:: Your task ::
If a line in the records below contains "down", copy that line.

(Stored data)
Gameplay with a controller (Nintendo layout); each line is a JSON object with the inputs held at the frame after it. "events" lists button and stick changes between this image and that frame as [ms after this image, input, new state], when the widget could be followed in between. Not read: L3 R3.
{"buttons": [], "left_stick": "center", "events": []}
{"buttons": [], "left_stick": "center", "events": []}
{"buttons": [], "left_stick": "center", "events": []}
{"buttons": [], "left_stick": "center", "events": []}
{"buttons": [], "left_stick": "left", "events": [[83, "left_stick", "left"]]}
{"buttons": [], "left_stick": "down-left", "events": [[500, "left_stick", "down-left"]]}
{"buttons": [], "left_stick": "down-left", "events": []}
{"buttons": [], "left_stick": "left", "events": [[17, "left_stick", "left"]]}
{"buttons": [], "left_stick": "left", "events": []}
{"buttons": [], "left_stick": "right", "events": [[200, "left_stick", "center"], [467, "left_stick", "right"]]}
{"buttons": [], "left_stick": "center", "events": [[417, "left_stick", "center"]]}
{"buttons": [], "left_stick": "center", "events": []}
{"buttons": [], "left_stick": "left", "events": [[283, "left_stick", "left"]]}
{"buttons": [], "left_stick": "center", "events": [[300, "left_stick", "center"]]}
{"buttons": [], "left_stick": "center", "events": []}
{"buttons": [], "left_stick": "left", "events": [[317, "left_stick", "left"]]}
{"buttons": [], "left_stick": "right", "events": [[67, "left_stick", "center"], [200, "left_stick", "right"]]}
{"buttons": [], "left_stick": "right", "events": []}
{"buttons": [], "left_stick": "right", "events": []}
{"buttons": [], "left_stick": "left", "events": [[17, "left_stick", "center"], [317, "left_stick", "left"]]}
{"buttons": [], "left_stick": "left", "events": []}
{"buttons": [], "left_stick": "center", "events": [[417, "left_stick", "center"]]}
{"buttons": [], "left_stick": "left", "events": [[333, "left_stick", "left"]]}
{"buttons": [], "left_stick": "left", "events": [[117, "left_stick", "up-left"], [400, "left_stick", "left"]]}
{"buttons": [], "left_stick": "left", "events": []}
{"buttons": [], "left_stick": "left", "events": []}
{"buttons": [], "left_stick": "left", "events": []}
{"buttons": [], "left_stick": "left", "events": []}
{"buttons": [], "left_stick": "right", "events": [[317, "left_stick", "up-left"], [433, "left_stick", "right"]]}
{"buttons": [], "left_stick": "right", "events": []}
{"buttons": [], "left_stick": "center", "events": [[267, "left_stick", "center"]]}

:: Solution for this problem ::
{"buttons": [], "left_stick": "down-left", "events": [[500, "left_stick", "down-left"]]}
{"buttons": [], "left_stick": "down-left", "events": []}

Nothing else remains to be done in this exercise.